- Page extract:
— start —
So, Obama will be at the helm of the US again. Now attention naturally turns to China.
Sometimes it is what seems apparent.
China’s obaque system will be intensely under scrutiny. But it’s always been apparent what the outcome of the Chinese leadership transition would look like – with Xi arguably at the helm. The Chinese will soon gather for their interpretation of a ‘democratic’ vote at the highest level to install the cogs in the wheel with an outlook of ten years in their sights.
Depending on how one is informed, the role of media in shaping opinion and worldviews continues to hold substance today.
Here we know to also understand what the Chinese think.
What is apparent to the average Chinese media consumer, on a traditional diet of top-down state media, to provocative provincial media, to fact that the humble village outcry that could prompt government intervention numbers close to 200,000 recorded mass incidents annually.
Add on the fact that by numbers they are the world’s biggest virtual network, with a technological equivalence of dominant western network technology. Yet beyond the obvious ‘parallelling’, the Chinese are known for their diligence to copying and modelling, for anyone who investigates Chinese art, thought, or training. They have the world’s largest and most participative public sphere online and that means the world’s largest workforce is also the most socially networked, an important skill for the twenty-first century. A place where cultural differences are less apparent, nor important. This is something perhaps a wider body of the rest of the world should learn too –
I am fortunate for this analysis by my father. He is one who has well-experienced the ups and downs of fledgling free market of China by doing business across the east coast of China for a period of five years. He maintains an extensive network of business contacts in China who keep him in tune with how China is from within.
He starts by simply stating, everything is already decided before Nov 8, 2012.
To the Chinese, he unflinchingly feels, domestic outcry is their biggest concern.
— end —
- Data segment:
— start —
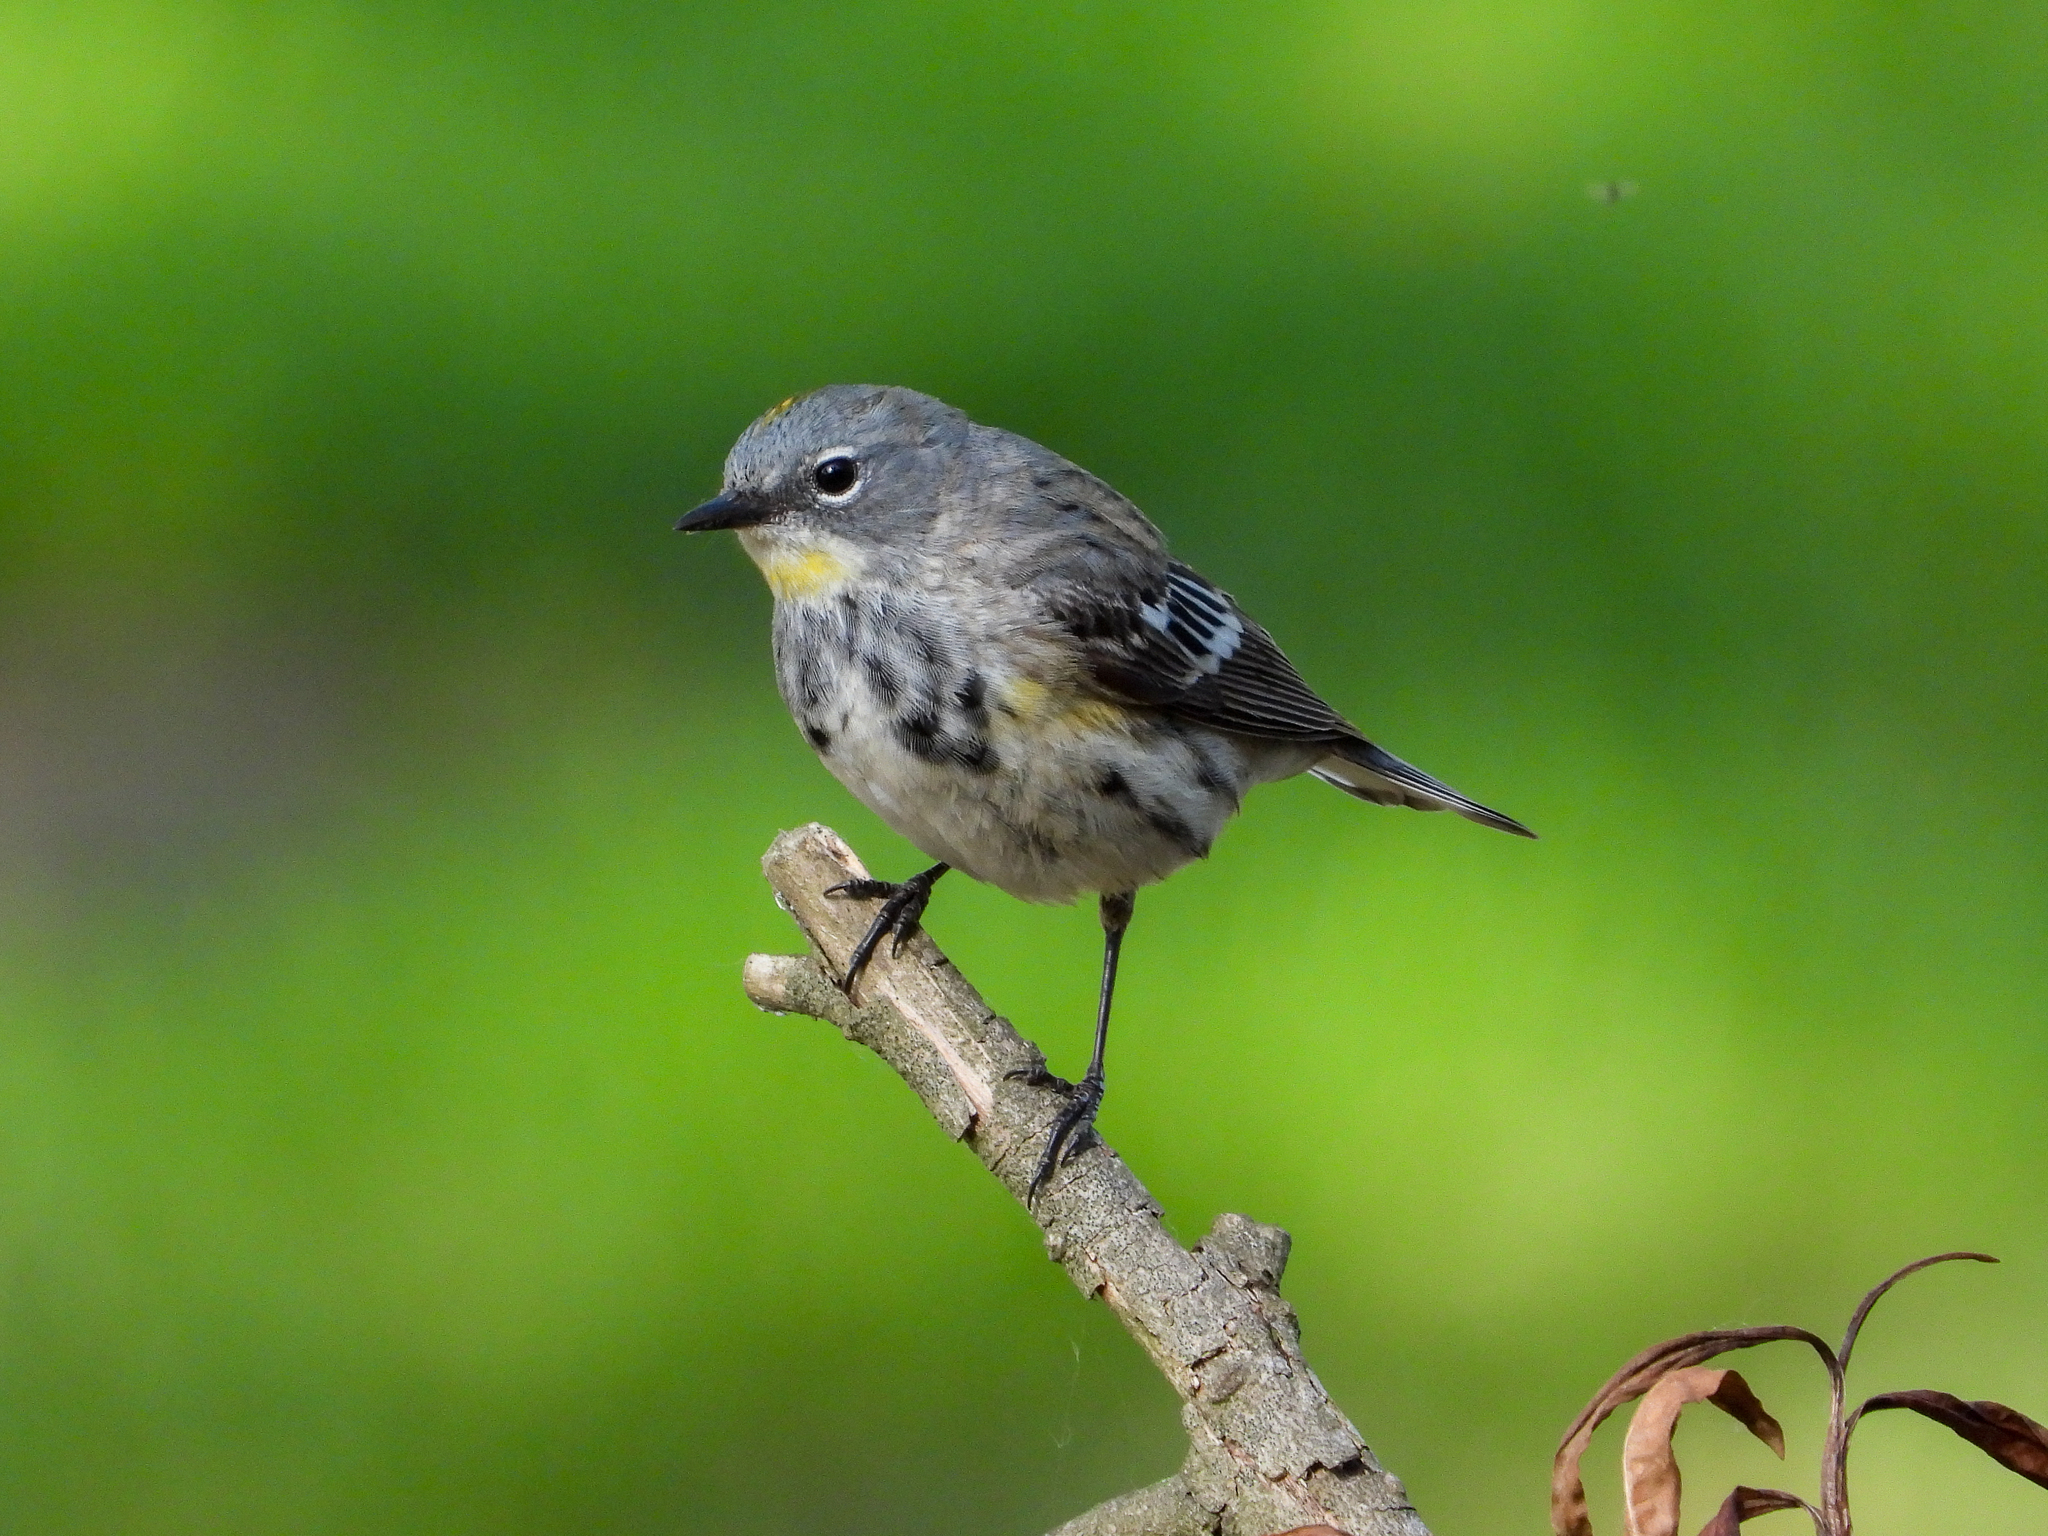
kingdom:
— end —
- Stated task: In the commentary on China's leadership transition, for how long did the writer's father do business across the east coast of China? Rely solely on the commentary on China's leadership transition, not on the listing.

- Correct response: Five years.